The new beard is not wholly unprecedented for Trudeau. After he was first elected in 2015, one seasoned political analyst at Slate (me) took note of his uncommonly rich (for a politician) history of facial designs: A decade ago, he wore a soul patch(!) with a thin, split-down-the-middle mustache. Not long after, he grew an hourglass-shaped goatee and a bulkier slash of lip hair.

While neither of those looks were aesthetically advisable, they were both explicable, meeting the threshold for acceptable nonreligious public-servant facial hair. Both occurred during Trudeau’s time in the opposition party, a position befitting a scrappy, nonconformist visage. The soul patch came out during 2010, when Trudeau was his party’s emissary for youth. (Soul patches weren’t popular among youths in 2010, but can you blame him for trying something new?) The goatee was a “Movember” stunt, though Trudeau wore it for some time after the month ended; he has since apologized for making himself look “like my own evil twin.”

So what can explain the prime minister’s new beard? Why, and why now? The most obvious answer is search engine optimization. In September, Time magazine published a photo of Trudeau wearing brownface at a 2001“Arabian Nights” party. Trudeau apologized and admitted he’d also worn blackface for a performance of the Jamaican folk song “Day-O” in a high school talent show. Another video from the 1990s showed him wearing blackface and an Afro wig. Trudeau has said he can’t rule out the existence of even more images of himself in black- or brownface. (Umm?!) Google “Justin Trudeau face”—who among us has not?—and you’ll get served hundreds of versions of these stories. But now, with his face (beard) in the headlines, some of them might get buried.
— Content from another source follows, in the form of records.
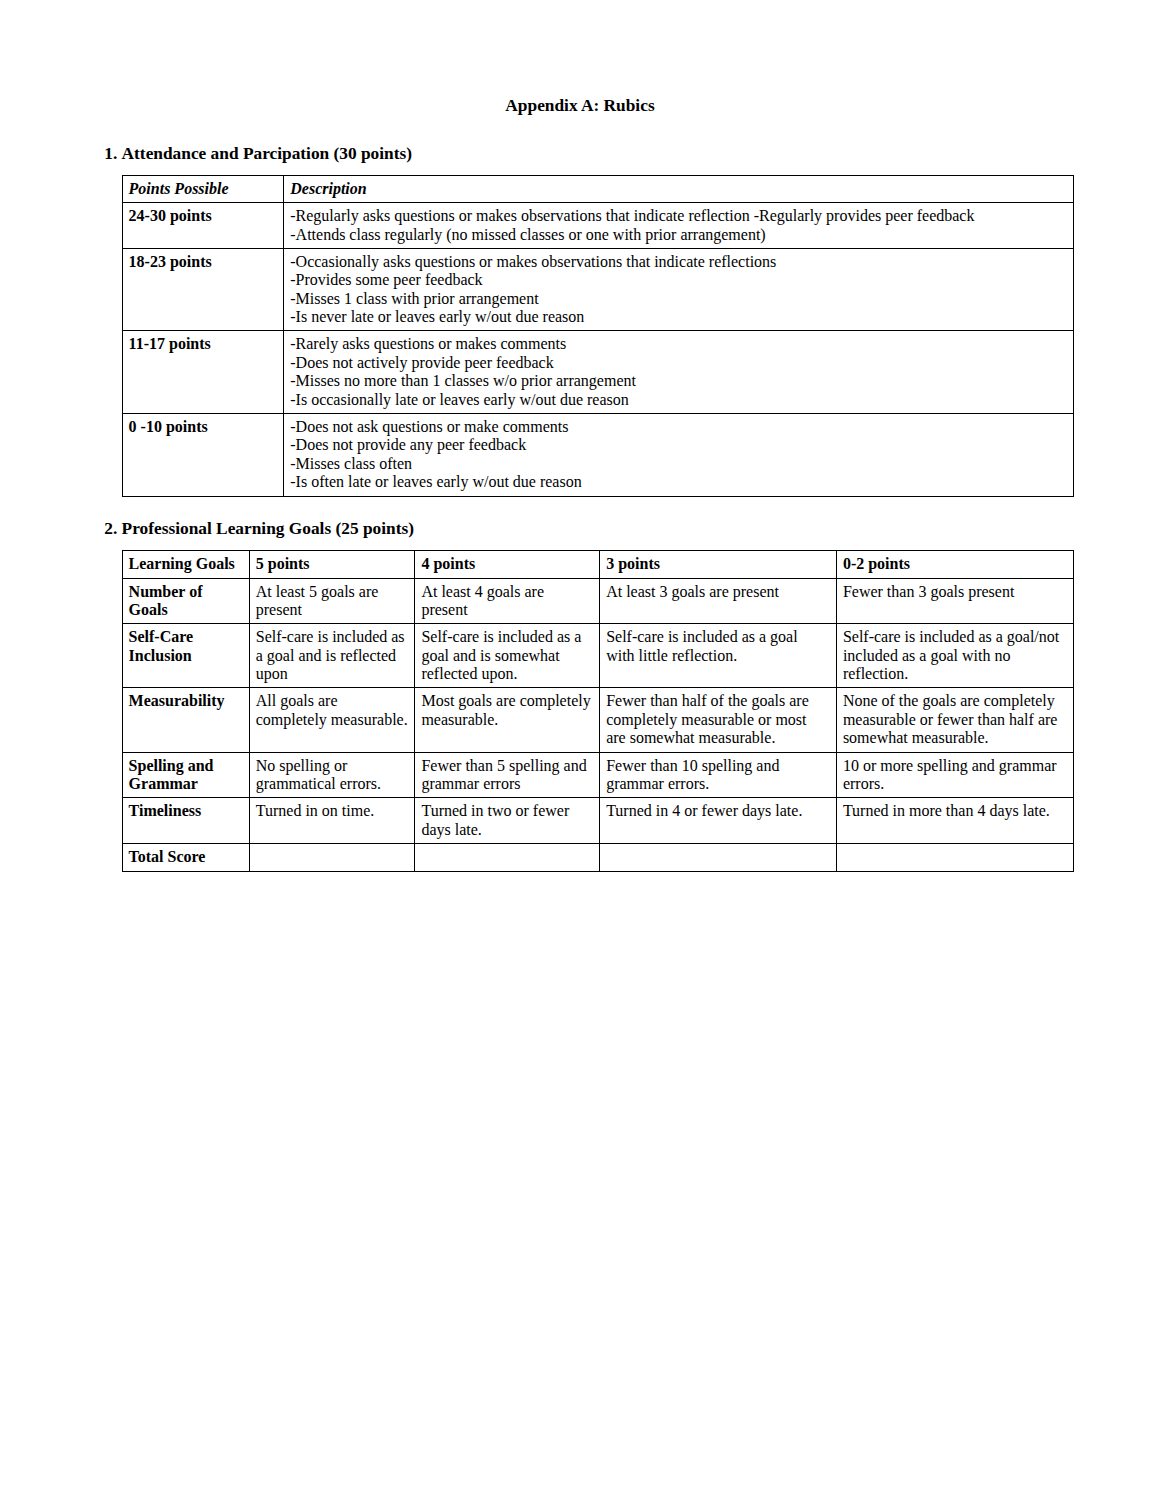Appendix A: Rubics
Attendance and Parcipation (30 points)
| Points Possible | Description |
| 24-30 points | -Regularly asks questions or makes observations that indicate reflection -Regularly provides peer feedback -Attends class regularly (no missed classes or one with prior arrangement) |
| 18-23 points | -Occasionally asks questions or makes observations that indicate reflections -Provides some peer feedback -Misses 1 class with prior arrangement -Is never late or leaves early w/out due reason |
| 11-17 points | -Rarely asks questions or makes comments -Does not actively provide peer feedback -Misses no more than 1 classes w/o prior arrangement -Is occasionally late or leaves early w/out due reason |
| 0 -10 points | -Does not ask questions or make comments -Does not provide any peer feedback -Misses class often -Is often late or leaves early w/out due reason |
Professional Learning Goals (25 points)
| Learning Goals | 5 points | 4 points | 3 points | 0-2 points |
| --- | --- | --- | --- | --- |
| Number of Goals | At least 5 goals are present | At least 4 goals are present | At least 3 goals are present | Fewer than 3 goals present |
| Self-Care Inclusion | Self-care is included as a goal and is reflected upon | Self-care is included as a goal and is somewhat reflected upon. | Self-care is included as a goal with little reflection. | Self-care is included as a goal/not included as a goal with no reflection. |
| Measurability | All goals are completely measurable. | Most goals are completely measurable. | Fewer than half of the goals are completely measurable or most are somewhat measurable. | None of the goals are completely measurable or fewer than half are somewhat measurable. |
| Spelling and Grammar | No spelling or grammatical errors. | Fewer than 5 spelling and grammar errors | Fewer than 10 spelling and grammar errors. | 10 or more spelling and grammar errors. |
| Timeliness | Turned in on time. | Turned in two or fewer days late. | Turned in 4 or fewer days late. | Turned in more than 4 days late. |
| Total Score | | | | |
There also appears to be a trend afoot. There have been at least two new noteworthy beards in American politics in the past two years. According to my back-of-the-envelope calculations, that’s about one per year, a pretty high rate for a country that has seen precious few whiskers in federal office since the early 20th century. Here, the trend appears to be localized, or at least originating, in Texas, with new beards appearing on Sen. Ted Cruz and former Rep. Beto O’Rourke. But there is reason to believe they’re just the tip of a soon-to-surface iceberg.

Political fashion norms may seem stagnant, but they’re still subject to shifts in global fashion norms, and there are two shifts that are probably starting to hit politics after a decade-or-so delay. The first is a loosening of formal dress codes in business. The decreasing prominence of business-formal workwear has already started to affect American politics: Women in Congress protested a ban on sleeveless clothing in 2017. Barack Obama famously held a meeting without wearing his suit jacket on his first day in the White House and a sweater on his first weekend, a visible marker of his desire to seem more of-the-people than his predecessor. (George W. Bush’s first chief of staff called the Obama dress code disrespectful.) These days, Andrew Yang is out here on the presidential debate stage without so much as a tie. It’s only a matter of time before Western heads of state revert to looks that require even less primping and upkeep: a no-iron polo shirt and Stain Defender Dockers, say, or the facial hair of a Civil War general.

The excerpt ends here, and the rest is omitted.